El pasado 7 de octubre, Patricia Kolesnicov
publicó la siguiente columna en Ñ, en
la que se refiere a una serie de avisos que los genios del Gobierno Autónomo de la Ciudad
de Buenos Aires, colgaron en toda la ciudad, siguiendo con su costumbre de tutear
a los ciudadanos y, ahora, empezando a hablar en lunfardo. En síntesis, una
nueva grosería
Gracias, yo a morfar no voy
El
profesor era polaco, traía un castellano de escuela y biblioteca, trabajaba en
una multinacional cerca del Obelisco y lo contaba así: “Yo escuchaba ‘pendejo’
de aquí, ‘pendejo’ de allá. No entendía hasta que pregunté y me tradujeron:
quería decir ‘chicos’. Perfecto, perfecto. Feliz con mi nueva palabra entre los
dientes bajé con mis dos secretarias en el ascensor. Me despedí de ellas en voz
alta en el hall de la corporación: ‘¡Chau, pendejas!’”.
Los alumnos,
todos hispanoparlantes, nos reímos. No estaba mal, pero estaba mal. Porque no
alcanza el diccionario para hablar. Un error de registro de lengua –es el caso–
te deja en offside . Y hablar es hablar en contexto: con
alguien determinado, con las relaciones que nos unen con ese alguien, en un
lugar, en un momento. No es igual “pendejas” que “chicas”, no quiere decir lo
mismo: el registro también tiene significado, da cuenta de quién es quién y
dónde estamos. Las secretarias se podían haber ofendido: ¿quién es el jefe para
hablarles ASI?
Algo de eso se
me ocurre cuando en la calle me corta el paso un cartel del gobierno porteño.

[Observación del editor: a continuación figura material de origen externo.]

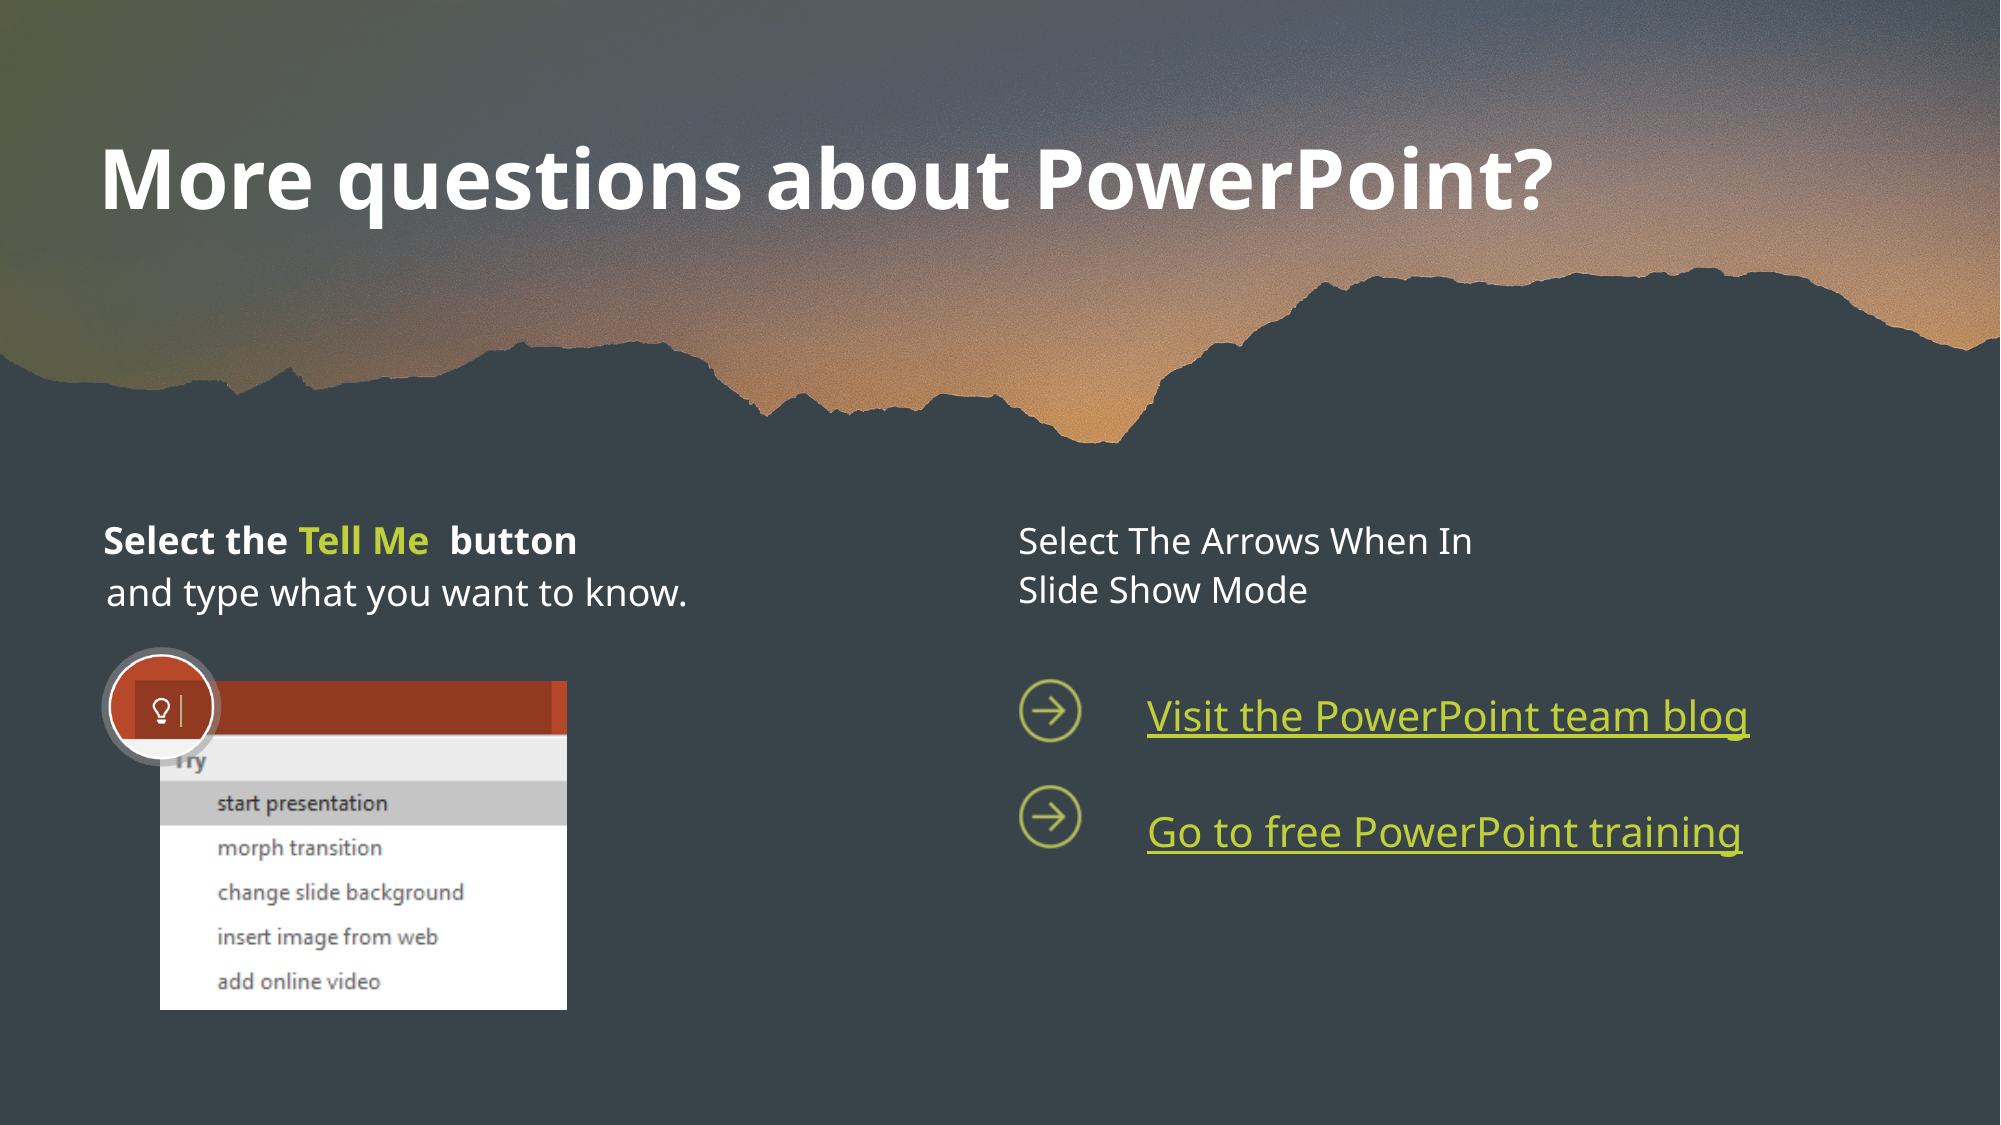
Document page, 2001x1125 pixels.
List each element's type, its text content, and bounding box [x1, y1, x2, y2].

title More questions about PowerPoint? [83, 86, 1606, 279]
picture [0, 0, 2000, 1125]
text_box Select The Arrows When In Slide Show Mode [1003, 506, 1543, 619]
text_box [91, 517, 732, 638]
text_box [91, 641, 567, 1010]
text_box Visit the PowerPoint team blog Go to free PowerPoint training [1132, 653, 1834, 977]
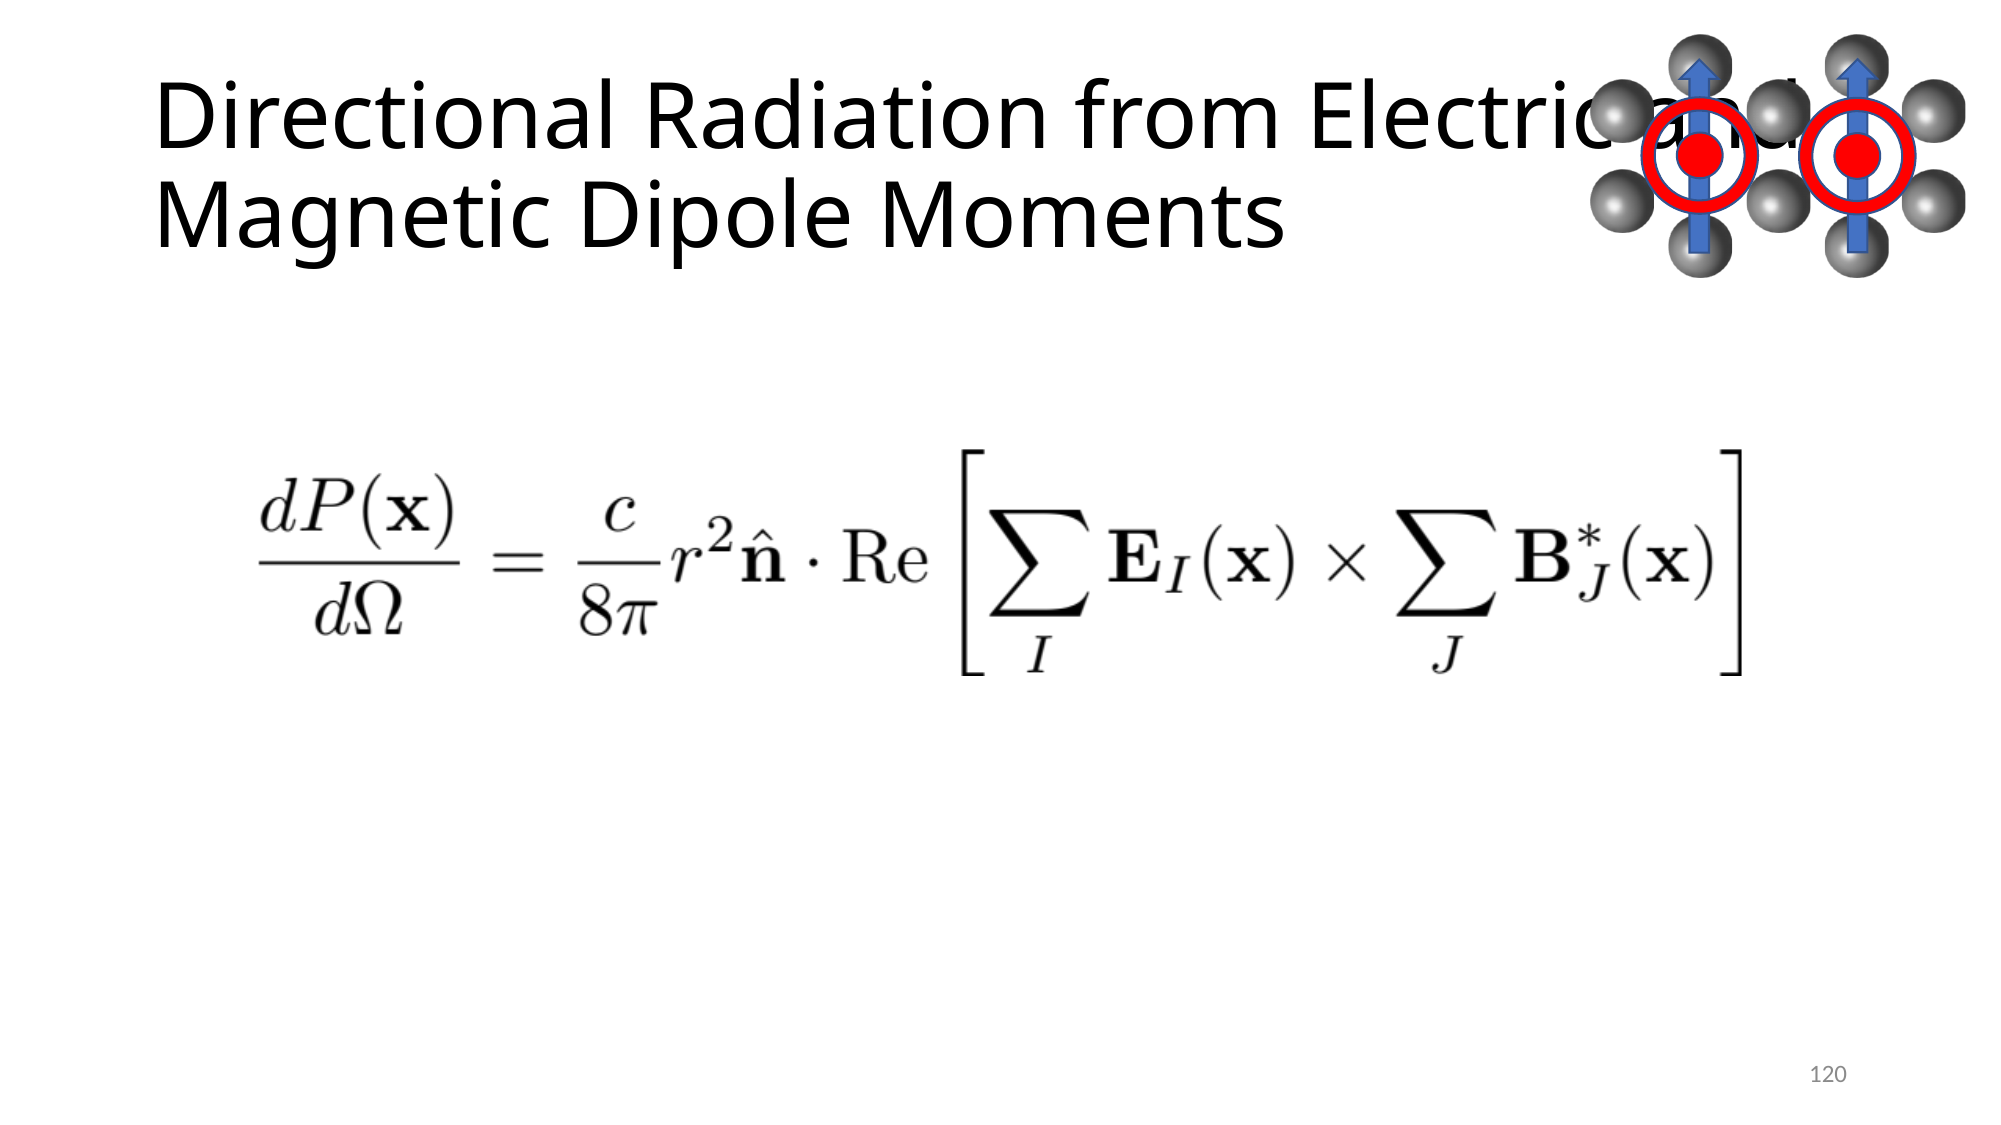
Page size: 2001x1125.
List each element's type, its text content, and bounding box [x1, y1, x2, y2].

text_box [1590, 34, 1966, 278]
slide_number 119 [1412, 1042, 1863, 1103]
title Directional Radiation from Electric and Magnetic Dipole Moments [137, 59, 1590, 278]
picture [258, 448, 1742, 676]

“Vamos a morfar”, me dice. ¿Cómo?
Lo primero que
pienso es “¿Por quién me ha tomado”. ¿Por quién me ha tomado ese aparato del
Estado? ¿Por qué habla –me habla– así ese cartel amarillo? ¿Será que algún
publicista ha concluido que si dice “morfar” estamos más cerca? ¿Será que nadie
le explicó que una patinada en el registro de lengua puede ser considerada una
agresión?
Me gusta
pensar en la alumna de una escuela que se acomoda los cordones y el nivel de
lengua para entrar a la Dirección. Cuando no lo hace –si dice “morfar”, por
ejemplo– está probando los límites.
Las palabras
–aunque hagamos fuerza– no crean la realidad, no crean vínculos. El gobierno
porteño no está más cerca y no es mi amigo porque me hable como si estuviéramos
saltando abrazados en el tablón.
Se ve que no
me conoce el gobierno porteño, que me habla así. Se ve –en lo inapropiado del
nivel de lengua– que no somos amigos.
Quiero ser
clara: no me molesta ninguna palabra, pero la elección de un registro que no se
corresponde con el vínculo real es forzada, es intencionada, alguien miente.
Porque el gobierno
tiene maneras muy efectivas de estar cerca: podría, por ejemplo, garantizar
vacantes para todos los chicos de jardín; eso nos haría muy amigos.
Y más allá de
las palabras: según el mismo gobierno porteño, en Buenos Aires cuatro de cada
diez chicos es obeso. Morfan, ¿ viste?, morfan porquerías como el sándwich que
se está zampando el modelo del cartel. En ese contexto –otra vez el bendito
contexto, la desgrañada realidad– no es amigo, no es cercano, el gobierno que
elige ese sándwich como ícono de la felicidad, por más que me hable usando el
registro coloquial. Y se puede parecer bastante a lo contrario.